On the 10th anniversary of the Flint water crisis, I plan to investigate the health outcomes among children and families exposed to lead-tainted drinking water for Harvard Public Health magazine. To tell the stories of these children, now teenagers, I’ll visit with families to learn how they were impacted — physically, mentally, and emotionally — by one of the largest public health emergencies seen, prior to the COVID-19 pandemic, in modern America.

Teenagers are a focus of this project because they will experience the direct consequences of exposure longer than any other population. They can provide clarity on how lead exposure may impact communities over the long term. The story will also report on the government response, and examine the socioeconomic impacts of the water crisis, asking what role race may have played in events. 

The project, supported by the Center for Health Journalism’s Impact Fund for Reporting on Health Equity and Health Systems, will feature interviews with community leaders and medical professionals — among them, Dr. Mona Hanna-Attisha, a pediatrician who sounded the alarm in 2015, shortly after she began to see increased blood lead levels in children after the water switch.

“We're never supposed to expose a population or a child to lead,” Hanna-Attisha told the program 60 Minutes in 2020. “Because we can't do much about it. It is an irreversible neurotoxin. It attacks the core of what it means to be you, and impacts cognition, how children think.”

Data will come from the city of Flint, the Michigan Department of Health and Human Servicesand the Centers for Disease Control and Prevention, among other agencies, which states that lead exposure is especially harmful to children under 6, as their bodies are undergoing rapid development during this time.

I’ll also look at how the water change in Flint resulted in not only the leaching of lead but the spread of Legionella bacteria that killed about a dozen people, though media sources claim those deaths may be vastly underreported

My reporting will explain the science behind the chemical reactions that led to corrosion, and what steps were taken to return the city to a clean and sustainable source of drinking water. In the process, I’ll question why the decision to use the Flint River as a water source was left to bureaucrats, and seemingly carried out with little input from public health scientists who might have advised against the move.  

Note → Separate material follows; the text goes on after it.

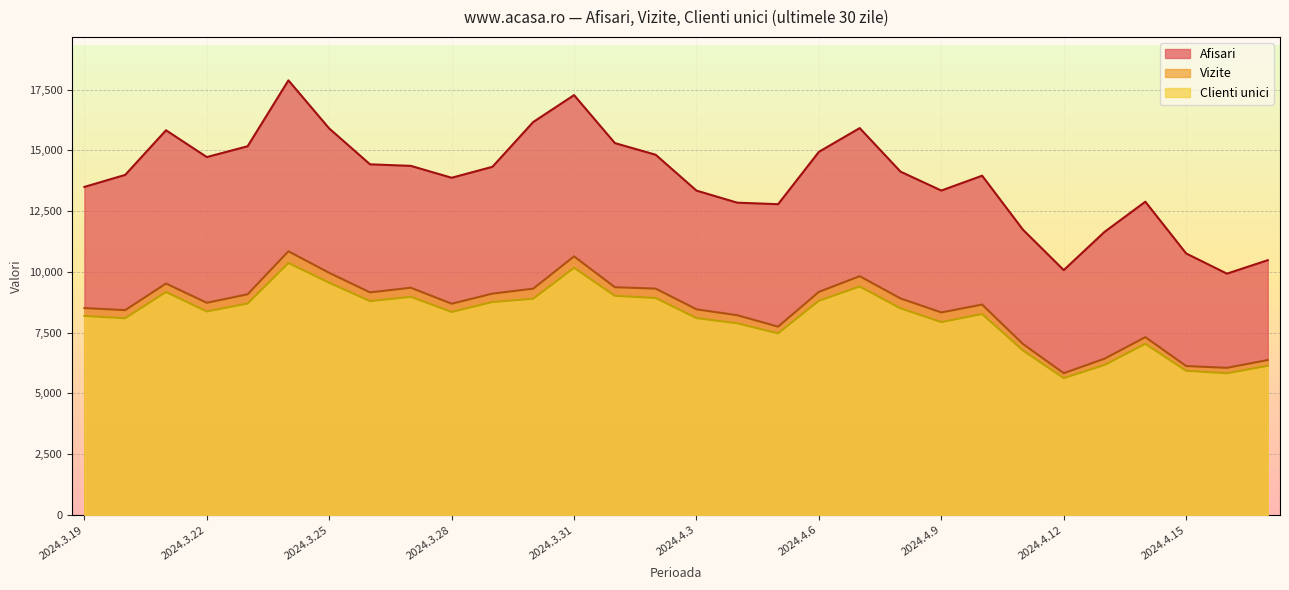

The Afisari series shows 11647 at 2024.4.13. True or false?

True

The ultimate goal is to offer insights into how communities can prevent and, if not, recover from such large-scale environmental disasters. I aim to shed light on the problem of racial disparities in health care, brought to wide attention during the pandemic, and consider how environmental racism — a subject I’ve covered for the better part of a decade — may have factored into the crisis. 

The hope is that readers, many of them working in higher branches of medicine, will be inspired to reflect on solutions to similar public health emergencies in the future. My wish is to offer a lesson on why such environmental injustices continue to unfold all over the country.